For more information about dev containers, please refer to https://code.visualstudio.com/docs/remote/containers

Deploying locally

If you are using the development container you have the option of deploying the Operator into a local test Kubernetes Cluster provided by the KIND toolset

To deploy to a local K8s/Kind instance:

make deploy-kind

Deploying to a remote cluster

Prerequisites

  • Ensure your terminal is connected to your K8s cluster
  • Ensure your terminal is logged into your docker container registry that you will be using as the image store for your K8s cluster
  • Ensure your cluster has permissions to pull containers from your container registry

Deploying

  1. Deploy the image used to initialise cluster scale up:
  make docker-build-initcontainer docker-push-initcontainer INIT_IMG=<some-registry>/initcontainer:<tag>
  1. Deploy the operator to your cluster:
  make docker-build docker-push IMG=<some-registry>/prescaledcronjoboperator:<tag> INIT_IMG=<some-registry>/initcontainer:<tag>

  make deploy-cluster IMG=<some-registry>/prescaledcronjoboperator:<tag> INIT_IMG=<some-registry>/initcontainer:<tag>
  1. Once the deployment is complete you can check that everything is installed:
  kubectl get all -n psc-system

Creating your first PreScaledCronJob

A sample yaml is provided for you in the config folder.

  • To apply this:
  kubectl apply -f config/samples/psc_v1alpha1_prescaledcronjob.yaml
  • To test the Operator worked correctly:
  kubectl get prescaledcronjobs -A
  kubectl get cronjobs -A
  • If everything worked correctly you should see the following output:
NAMESPACE    NAME                      AGE
psc-system   prescaledcronjob-sample   30s

NAMESPACE    NAME                              SCHEDULE        SUSPEND   ACTIVE   LAST SCHEDULE   AGE
psc-system   autogen-prescaledcronjob-sample   45,15 * * * *   False     0        <none>          39s

If you do not see the ouput above then please review the debugging documentation. Deleting the PrescaledCronJob resource will clean up the CronJob automatically.

Define Primer Schedule

Before the actual cronjob kicks off, an init container pre-warms the cluster so all nodes are immediately available when the cronjob is intended to run.

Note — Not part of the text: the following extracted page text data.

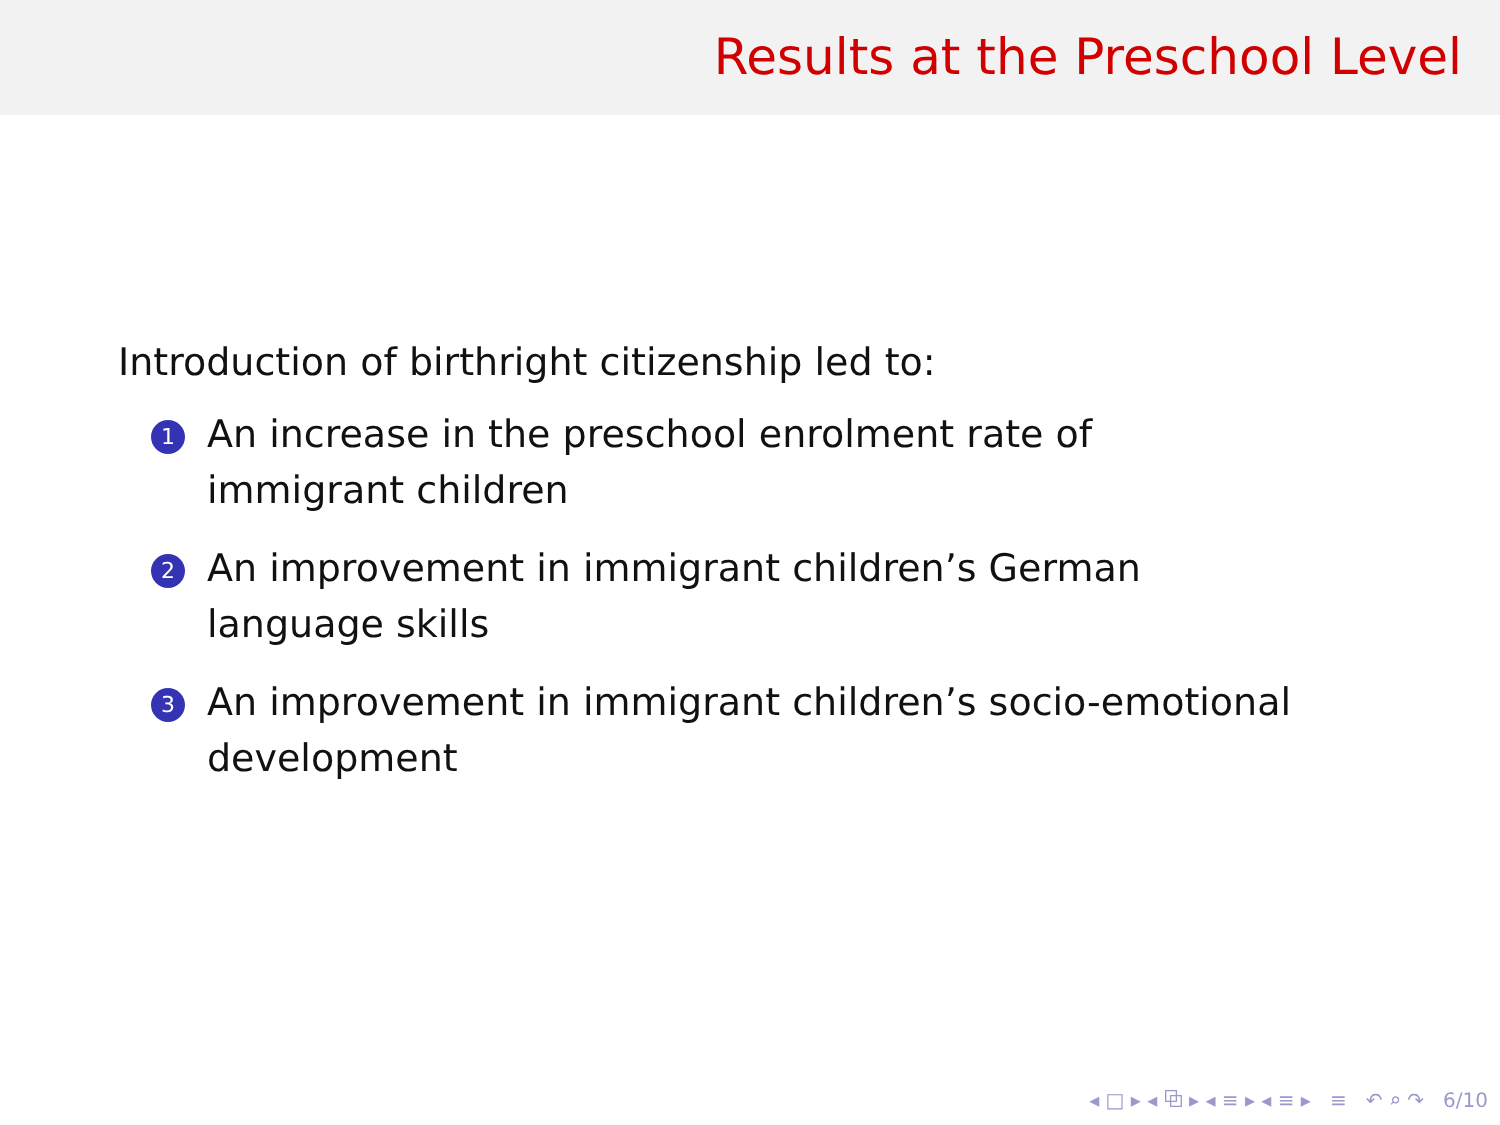Results at the Preschool Level
Introduction of birthright citizenship led to:
1 An increase in the preschool enrolment rate of immigrant children
2 An improvement in immigrant children’s German language skills
3 An improvement in immigrant children’s socio-emotional development
◂ □ ▸ ◂ ⧉ ▸ ◂ ≡ ▸ ◂ ≡ ▸ ≡ ↶ ⌕ ↷ 6/10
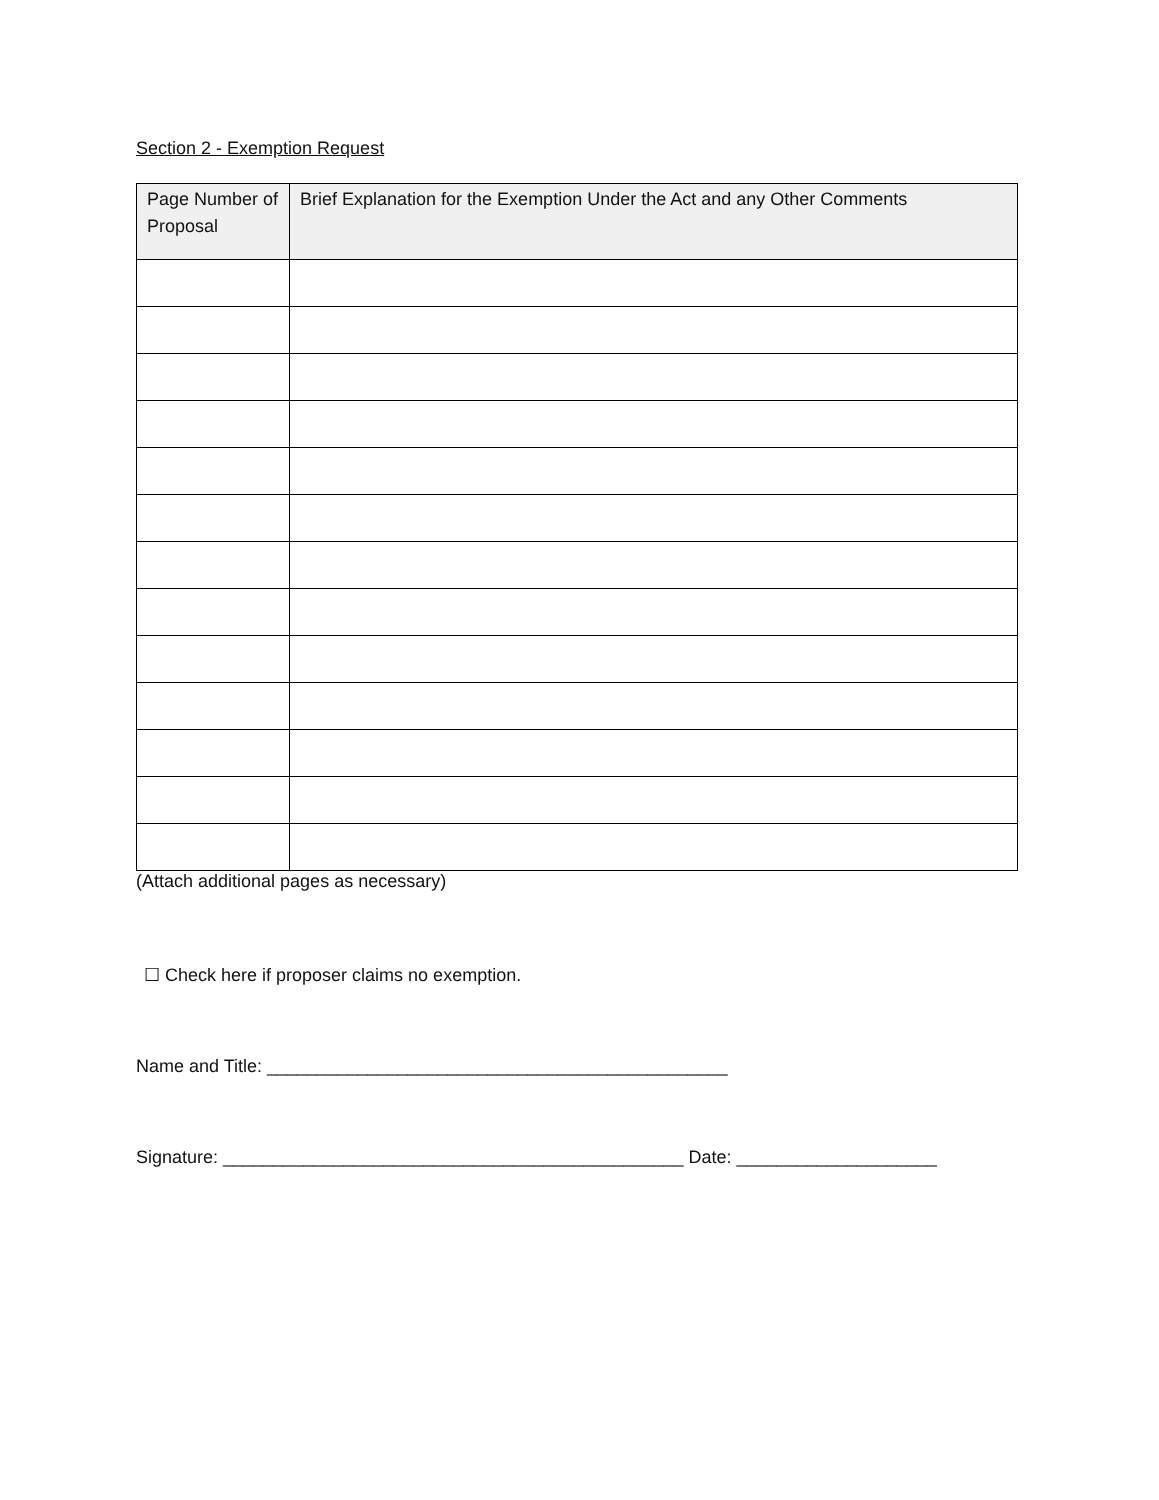Section 2 - Exemption Request
| Page Number of Proposal | Brief Explanation for the Exemption Under the Act and any Other Comments |
| --- | --- |
(Attach additional pages as necessary)
☐ Check here if proposer claims no exemption.
Name and Title: ______________________________________________
Signature: ______________________________________________ Date: ____________________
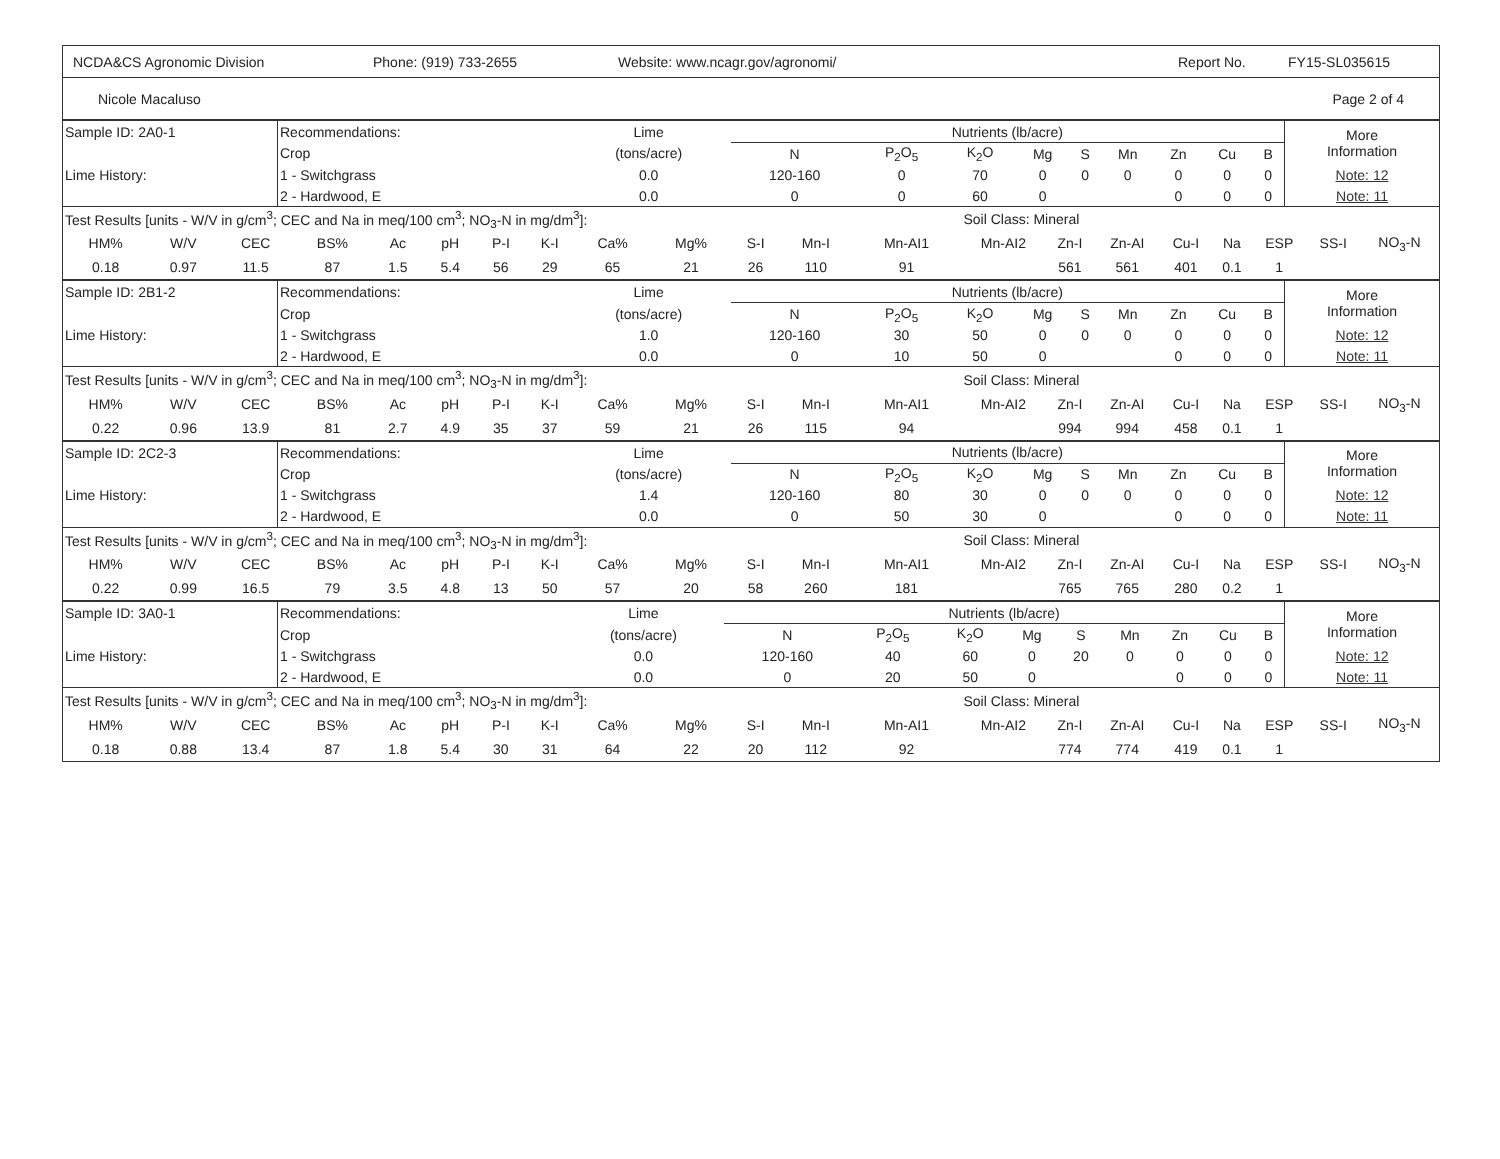NCDA&CS Agronomic Division Phone: (919) 733-2655 Website: www.ncagr.gov/agronomi/ Report No. FY15-SL035615
Nicole Macaluso Page 2 of 4
| Sample ID: 2A0-1 | Recommendations: | Lime | Nutrients (lb/acre) | | | | | | | | | More Information |
| | Crop | (tons/acre) | N | P<sub>2</sub>O<sub>5</sub> | K<sub>2</sub>O | Mg | S | Mn | Zn | Cu | B | |
| Lime History: | 1 - Switchgrass | 0.0 | 120-160 | 0 | 70 | 0 | 0 | 0 | 0 | 0 | 0 | Note: 12 |
| | 2 - Hardwood, E | 0.0 | 0 | 0 | 60 | 0 | | | 0 | 0 | 0 | Note: 11 |
| Test Results [units - W/V in g/cm<sup>3</sup>; CEC and Na in meq/100 cm<sup>3</sup>; NO<sub>3</sub>-N in mg/dm<sup>3</sup>]: | | | | | | | | | | | | | Soil Class: Mineral | | | | | | | |
| HM% | W/V | CEC | BS% | Ac | pH | P-I | K-I | Ca% | Mg% | S-I | Mn-I | Mn-AI1 | Mn-AI2 | Zn-I | Zn-AI | Cu-I | Na | ESP | SS-I | NO<sub>3</sub>-N |
| 0.18 | 0.97 | 11.5 | 87 | 1.5 | 5.4 | 56 | 29 | 65 | 21 | 26 | 110 | 91 | | 561 | 561 | 401 | 0.1 | 1 | | |
| Sample ID: 2B1-2 | Recommendations: | Lime | Nutrients (lb/acre) | | | | | | | | | More Information |
| | Crop | (tons/acre) | N | P<sub>2</sub>O<sub>5</sub> | K<sub>2</sub>O | Mg | S | Mn | Zn | Cu | B | |
| Lime History: | 1 - Switchgrass | 1.0 | 120-160 | 30 | 50 | 0 | 0 | 0 | 0 | 0 | 0 | Note: 12 |
| | 2 - Hardwood, E | 0.0 | 0 | 10 | 50 | 0 | | | 0 | 0 | 0 | Note: 11 |
| Test Results [units - W/V in g/cm<sup>3</sup>; CEC and Na in meq/100 cm<sup>3</sup>; NO<sub>3</sub>-N in mg/dm<sup>3</sup>]: | | | | | | | | | | | | | Soil Class: Mineral | | | | | | | |
| HM% | W/V | CEC | BS% | Ac | pH | P-I | K-I | Ca% | Mg% | S-I | Mn-I | Mn-AI1 | Mn-AI2 | Zn-I | Zn-AI | Cu-I | Na | ESP | SS-I | NO<sub>3</sub>-N |
| 0.22 | 0.96 | 13.9 | 81 | 2.7 | 4.9 | 35 | 37 | 59 | 21 | 26 | 115 | 94 | | 994 | 994 | 458 | 0.1 | 1 | | |
| Sample ID: 2C2-3 | Recommendations: | Lime | Nutrients (lb/acre) | | | | | | | | | More Information |
| | Crop | (tons/acre) | N | P<sub>2</sub>O<sub>5</sub> | K<sub>2</sub>O | Mg | S | Mn | Zn | Cu | B | |
| Lime History: | 1 - Switchgrass | 1.4 | 120-160 | 80 | 30 | 0 | 0 | 0 | 0 | 0 | 0 | Note: 12 |
| | 2 - Hardwood, E | 0.0 | 0 | 50 | 30 | 0 | | | 0 | 0 | 0 | Note: 11 |
| Test Results [units - W/V in g/cm<sup>3</sup>; CEC and Na in meq/100 cm<sup>3</sup>; NO<sub>3</sub>-N in mg/dm<sup>3</sup>]: | | | | | | | | | | | | | Soil Class: Mineral | | | | | | | |
| HM% | W/V | CEC | BS% | Ac | pH | P-I | K-I | Ca% | Mg% | S-I | Mn-I | Mn-AI1 | Mn-AI2 | Zn-I | Zn-AI | Cu-I | Na | ESP | SS-I | NO<sub>3</sub>-N |
| 0.22 | 0.99 | 16.5 | 79 | 3.5 | 4.8 | 13 | 50 | 57 | 20 | 58 | 260 | 181 | | 765 | 765 | 280 | 0.2 | 1 | | |
| Sample ID: 3A0-1 | Recommendations: | Lime | Nutrients (lb/acre) | | | | | | | | | More Information |
| | Crop | (tons/acre) | N | P<sub>2</sub>O<sub>5</sub> | K<sub>2</sub>O | Mg | S | Mn | Zn | Cu | B | |
| Lime History: | 1 - Switchgrass | 0.0 | 120-160 | 40 | 60 | 0 | 20 | 0 | 0 | 0 | 0 | Note: 12 |
| | 2 - Hardwood, E | 0.0 | 0 | 20 | 50 | 0 | | | 0 | 0 | 0 | Note: 11 |
| Test Results [units - W/V in g/cm<sup>3</sup>; CEC and Na in meq/100 cm<sup>3</sup>; NO<sub>3</sub>-N in mg/dm<sup>3</sup>]: | | | | | | | | | | | | | Soil Class: Mineral | | | | | | | |
| HM% | W/V | CEC | BS% | Ac | pH | P-I | K-I | Ca% | Mg% | S-I | Mn-I | Mn-AI1 | Mn-AI2 | Zn-I | Zn-AI | Cu-I | Na | ESP | SS-I | NO<sub>3</sub>-N |
| 0.18 | 0.88 | 13.4 | 87 | 1.8 | 5.4 | 30 | 31 | 64 | 22 | 20 | 112 | 92 | | 774 | 774 | 419 | 0.1 | 1 | | |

There are two ways to define this primer schedule:

  1. Set warmUpTimeMins under the PreScaledCronJob spec. This will generate a primed cronjob schedule based on your original schedule and the amount of minutes you want to pre-warm your cluster. This can be defined as follows (An example yaml is provided in config/samples/psc_v1alpha1_prescaledcronjob.yaml):
kind: PreScaledCronJob
spec:
  warmUpTimeMins: 5
  cronJob:
    spec:
      schedule: "5/30 * * * *"
  • OR -
  1. Set a pre-defined primerSchedule under the PreScaledCronJob. The pre-defined primer schedule below results in the exact same pre-warming and cron schedule as the schedule above. (An example yaml is provided in config/samples/psc_v1alpha1_prescaledcronjob_primerschedule.yaml)
kind: PreScaledCronJob
spec:
  primerSchedule: "*/30 * * * *"
  cronJob:
    spec:
      schedule: "5/30 * * * *"

Debugging

Please review the debugging documentation

Monitoring

Please review the monitoring documentation

Running the Tests

This repo contains 3 types of tests, which are logically separated:

  • Unit tests, run with go test.
    • To run: make unit-tests.
  • 'Local' Integration tests, which run in a KIND cluster and test that the operator outputs the objects we expect.
    • To run: make kind-tests
  • 'Long' Integration tests, also running in KIND which submit objects to the cluster and monitor the cluster to ensure jobs start at the right time.
    • To run: make kind-long-tests

Hints and Tips

  • Run make fmt to automatically format your code

Kustomize patching

Many samples in the Kubernetes docs show requests and limits of a container using plain integer values, such as:

requests:
  nvidia.com/gpu: 1

The generated yaml schema definition for the PrescaledCronJob just sets the validation for these properties to strings, rather than what they should be (integer | string with a fixed regex format). This means we need to apply a patch (/config/crd/patches/resource-type-patch.yaml) to override the autogenerated type. This information may come in handy in future if other edge cases are found.